Because John had a bedsore on his back he was on an air bed. The motor which controlled the flow of air sat on the floor at the end of the bed. Due to the condition of this piece of equipment, the hose would sometimes come lose causing an interruption to the air flow which in turn would set off an alarm. When this first occurred the family were quite unnerved and immediately alerted the nurse on duty. Upon watching the staff fix the hose a couple of times, they no longer bothered to notify the nurse when the alarm went off. John's daughter mastered the problem herself. She would get down on her hands and knees and with all her strength reattach the hose as firmly as she could. On one visit she took in electrical tape in an attempt to make the connection more secure. For the family it was a relief to be able to fix the contraption themselves and not have to demand of the nurses once again. No doubt the hospital administrators would also be relieved the daughter did not charge a fee for service.
Although their hospital visits were now an exhausting experience equally draining were the long nights. The family would lie in bed worrying about who would fix the airbed when they were not there and who would turn John when he could not get comfortable.

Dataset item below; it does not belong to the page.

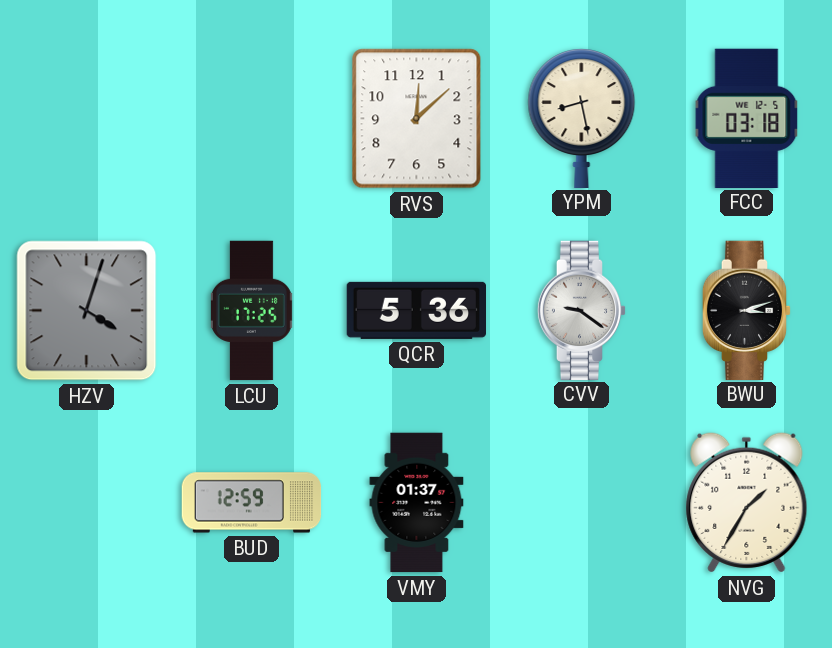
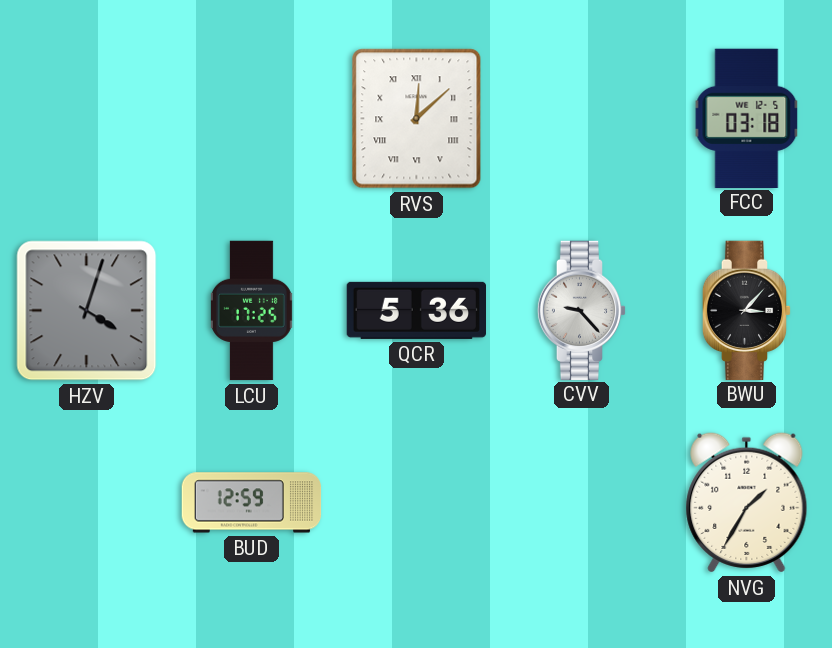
RVS numerals: Arabic -> Roman
YPM: 8:28 -> none
CVV: 9:21 -> 9:23
BWU: 3:12 -> 3:07
VMY: 01:37 -> none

John was treated as a private patient, a legacy of the Commonwealth government's changing funding arrangements for all World War 2 veterans who had served overseas. Knowing that all hospital expenses were met by the government was initially a source of comfort for the family, but as John's condition deteriorated, it became a matter of concern. After eight weeks in hospital it was obvious to all that John was going to die. The family was not keen to see his suffering prolonged and was now anxious for him to be moved to a palliative care hospice. The doctors were hesitant. Where the family had come to accept that death was a natural consequence of life, the doctors seemed to perceive death as a failure of medical treatment. Was it that they knew better, or was it that hospitals strapped for cash liked to hang on to patients with full private hospital cover? The family now became concerned that the doctors' judgement could be clouded by the need to meet budget bottom lines?
Exactly nine weeks after entering hospital, John died. Death is never easy and the family is aware that there are stages of grief through which each of us must pass. But it seems their grief is unnecessarily prolonged by the manner in which John died.

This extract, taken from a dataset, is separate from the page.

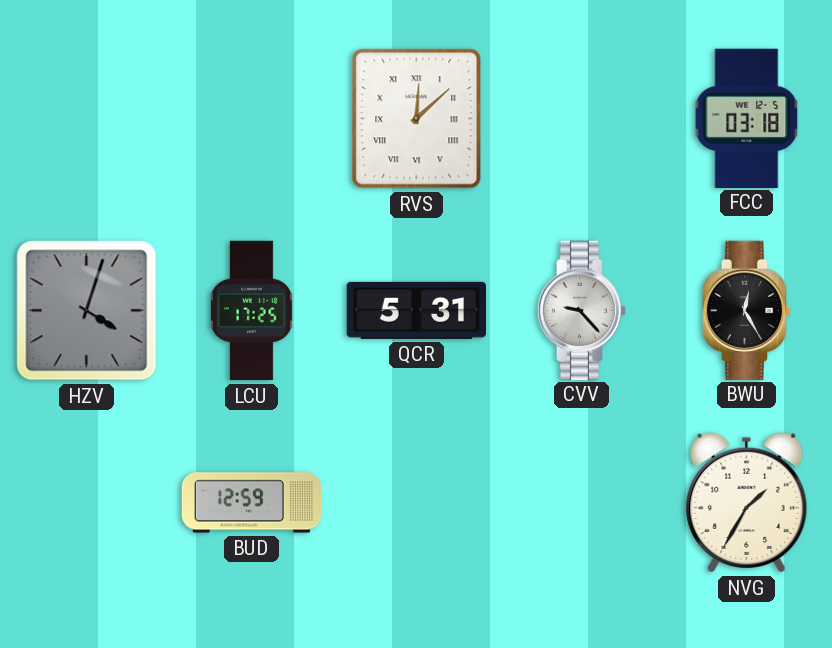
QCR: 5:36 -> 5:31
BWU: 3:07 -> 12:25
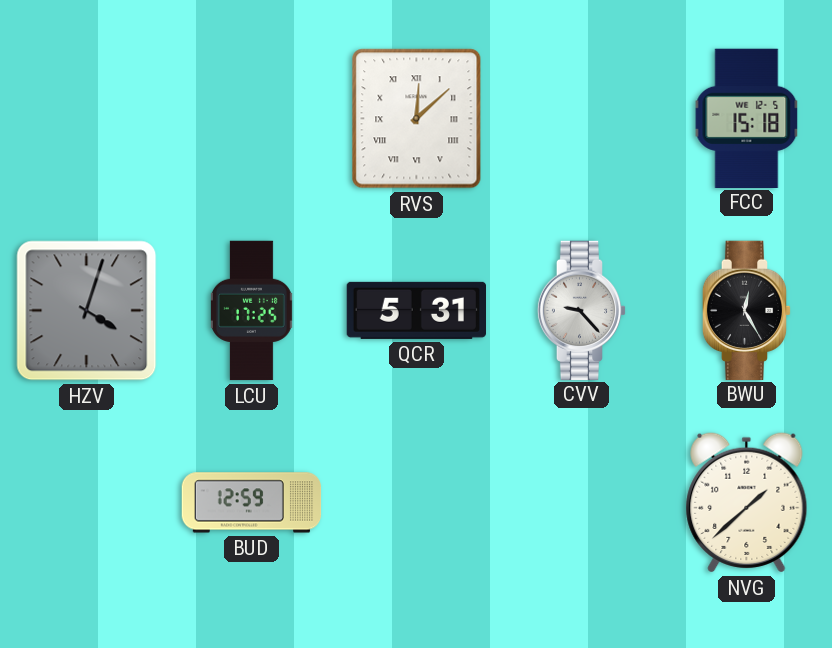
FCC: 03:18 -> 15:18
NVG: 1:35 -> 1:38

Constantly they ask themselves; how is it, that someone who fought for his country, who worked for the same employer for 38 years, who paid taxes all his working life, who remained married to the same woman for 58 years and who raised and educated four children, could be reduced to a mere statistic at the most vulnerable time of his life? And how often has John's story, and the perceptions experienced by his family, been repeated in hospitals around Australia?